Torrent Gear

API and Infrastructure Monitoring Tools

1) Principles: from goals to tools

SLO-first: choose and customize tools for product purposes (login, deposit, rate), and not vice versa.

Open standards: OpenTelemetry (trails/metrics/logs), Prometheus exposition format, Loki JSON logs.

Single context: 'trace _ id '/' span _ id' in logs and metrics; links "dashboard → trace → log."

Cost-aware: cardinality of metrics, TTL logs, sampling trails - in advance.

2) Metrics: collection, storage, visualization

Сбор: Prometheus / Agent-режим (VictoriaMetrics Agent, Grafana Agent, OpenTelemetry Collector).

Storage (TSDB): Prometheus (single), Thanos/Cortex/Mimir (scale-out), VictoriaMetrics (CPU/RAM savings).

Visualization: Grafana as "glass panel."

What to measure for API (RED) and infrastructure (USE):

RED: `rate(requests)`, `error_ratio`, `latency p95/p99` по `route`, `method`, `provider`.
USE: CPU/Mem, file descriptors, connection pools, queue lag, GC pauses.

Useful exporters:

k8s: kube-state-metrics, node-exporter, cAdvisor, ingress/gateway exporters.
БД/кэши: postgres_exporter, mysql_exporter, redis_exporter, kafka_exporter, rabbitmq_exporter.
Service mash: Envoy metrics, istio/Linkerd dashboards.
PSP/внешние: custom exporters (webhook success, PSP success ratio, callback latency).

Examples of PromQL (sketches):

promql
Deposit Success Rate (SLI)
sum(rate(ig_payments_requests_total{route="/payments/deposit",status=~"2.."}[5m]))
/
sum(rate(ig_payments_requests_total{route="/payments/deposit"}[5m]))

p95 latency API histogram_quantile(0. 95, sum(rate(http_request_duration_seconds_bucket[5m])) by (le, route))

DB Connection Pool Saturation db_connections_in_use/ db_connections_max

3) Logs: search, correlation, immutability

Stack: OpenSearch/Elasticsearch + Beats/Vector/Fluent Bit or Grafana Loki (cheaper to store, log-as-stream).

Format: JSON with standard fields' ts, level, service, env, trace_id, user_pid, route, status, latency_ms'.

Practices: PII masking, WORM audit buckets, TTL/ILM policies, 'env/region/brand' partitioning.

4) Tracing: where milliseconds are lost

Стек: OpenTelemetry SDK/Collector → Jaeger/Tempo/Honeycomb/New Relic Traces.

Sampling policy: 100% errors, † for "slow" requests, 1-5% successful.

Теги iGaming: `provider`, `psp`, `risk_decision`, `bonus_id`, `market`, `ws_table_id`.

A quick recipe for a debate: from the red graph SLO → trace of a problem route → a "thick" span on a PSP/game provider → a webhook log.

5) APM platforms: when all-in-one

Commercial solutions (Datadog, New Relic, Dynatrace, Grafana Cloud) close APM, logs, trails, synthetics, RUM.

Pros: speed of implementation, correlation out of the box. Cons: cost/vendor lock.

Hybrid: core on OSS (Prometheus + Grafana + Tempo + Loki), "finish" synthetics/alert with commercial modules on critical flow.

6) Synthetics and RUMs: "outside" and "through the player's eyes"

Синтетика: Checkly, Grafana Synthetic Monitoring, k6 Cloud, Uptrends, Pingdom, Catchpoint, ThousandEyes.

Scripts: login → deposit (sandbox) → game launch → webhook check.

Geo: EU/LatAm/MEA/APAC, mobile networks, ASN mix.
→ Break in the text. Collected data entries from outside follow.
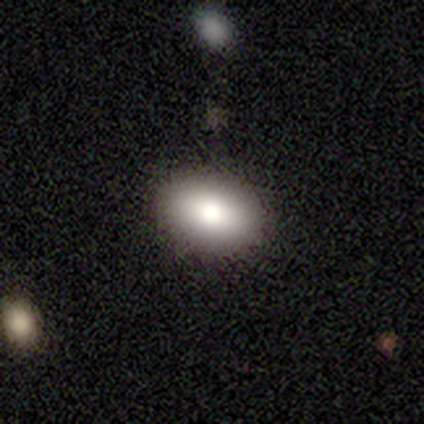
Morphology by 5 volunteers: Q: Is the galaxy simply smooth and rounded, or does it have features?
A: smooth — 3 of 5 (60%).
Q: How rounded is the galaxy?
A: in between — 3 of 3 (100%).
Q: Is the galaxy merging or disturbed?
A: none — 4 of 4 (100%).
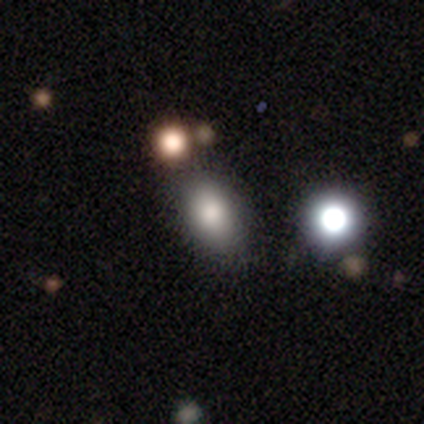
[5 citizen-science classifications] This appears to be a smooth galaxy with no disk features (100%) that is in between round and cigar-shaped (80%). Merging: none (60%).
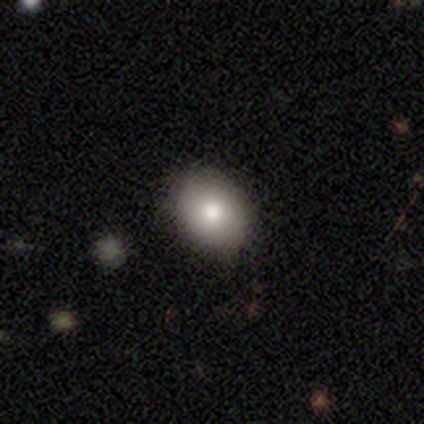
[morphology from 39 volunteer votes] smooth-or-featured: smooth: 67% | star or artifact: 18% | featured or disk: 15%
  how-rounded: in between: 69% | round: 27% | cigar-shaped: 4%
  merging: none: 88% | minor disturbance: 9% | major disturbance: 3% | merger: 0%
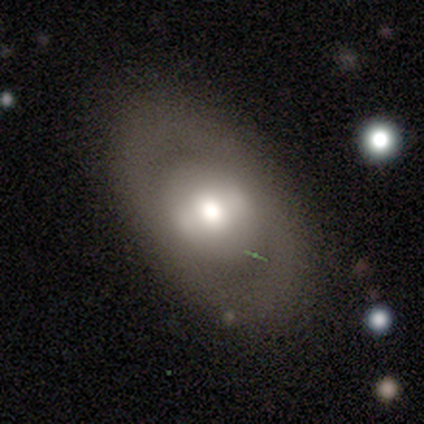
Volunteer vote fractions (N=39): A smooth galaxy with no disk features (51%) that is in between round and cigar-shaped (85%).

Vote fractions:
- Smooth or featured? smooth: 51% / featured or disk: 41% / star or artifact: 8%
- How rounded? in between: 85% / round: 15% / cigar-shaped: 0%
- Merging? none: 78% / minor disturbance: 14% / major disturbance: 8% / merger: 0%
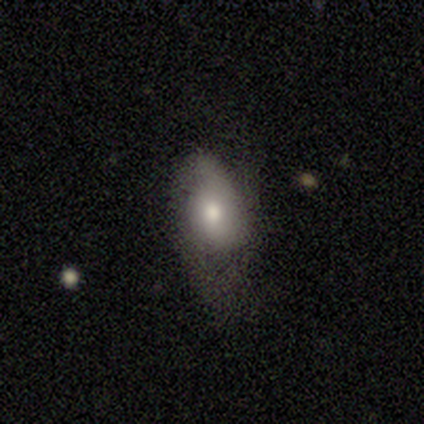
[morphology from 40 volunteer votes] Q: Smooth or featured?
A: smooth (65%); runner-up: featured or disk (32%)
Q: How rounded?
A: in between (77%); runner-up: round (23%)
Q: Merging?
A: none (38%); runner-up: minor disturbance (31%)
RUM: Web-SDK (TTFB/LCP/CLS), mobile SDK; segmentation by country/network/device.

7) Kubernetes-monitoring surfaces

Control plane: etcd, API-server (apiserver_request_total, latency), scheduler/controllermanager.

Data plane: kubelet, CNI, ingress/gateway; `PodDisruptionBudget` и эвикшены.
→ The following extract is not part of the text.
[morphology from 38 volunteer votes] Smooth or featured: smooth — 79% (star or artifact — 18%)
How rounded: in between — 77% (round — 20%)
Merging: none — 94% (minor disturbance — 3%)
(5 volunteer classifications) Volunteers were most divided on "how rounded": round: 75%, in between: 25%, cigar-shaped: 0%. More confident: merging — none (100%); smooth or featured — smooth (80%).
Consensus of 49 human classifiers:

Autoscale: HPA/VPA/Cluster Autoscaler metrics and events; warm pools.

Network policies: drops/deny events, DNS latency.

8) Databases, queues, caches

Postgres/MySQL: replication lag, deadlocks, bloat, WAL, checkpoint duration, timeouts.

Kafka/RabbitMQ: consumer lag, rebalances, queue depth, redeliveries.

Redis: events, blocked clients, latency percenttiles, replica lag.

PITR/backups: backup operator tasks + time-to-restore dashboard.

9) Network, CDN, WAF, game providers and PSPs

CDN/Edge: hit-ratio, TTFB by region, shield hit, "miss storm."

WAF/bot manager: share challenges/blocks, ASN/countries, FPR on login/deposit.

Game providers: table/slot start time, failure/timeouts by studio.

PSP: success ratio/latency by method/country/BIN, 3DS/AVS error codes, webhooks success & delay.

10) Alerting and duty

Routing: Alertmanager → PagerDuty/Opsgenie/Slack.

Rules: symptomatic (SLO) + causal (resources).

Anti-noise: grouping, suppression of chain alerts, windows of silence for release.

SLO gates in CD: auto-pause/rollback on violations (Argo Rollouts/Flagger AnalysisRun).

Examples of alerts (simplified):

`login_success_ratio < 99. 9% for 10m`
`p95 /payments/deposit > 0. 4s for 10m`
`db_connections_saturation > 0. 85 for 5m`
`kafka_consumer_lag > 30s`
`cdn_hit_ratio drop > 15% in 10m (per region)`

11) Dashboards that really help

Deposit flow: funnel, p95/p99, PSP/BIN/country errors, webhook delay.

Live games/WS: connections, RTT, resend/reconnect, errors by provider.

API health: RED by routes, saturations, top slow endpoints ↔ trace.

DR panel: replication lag, WAL shipping, synthetic login/deposit from DR region.

Security: WAF, bot score, 401/403 anomalies, signed webhooks.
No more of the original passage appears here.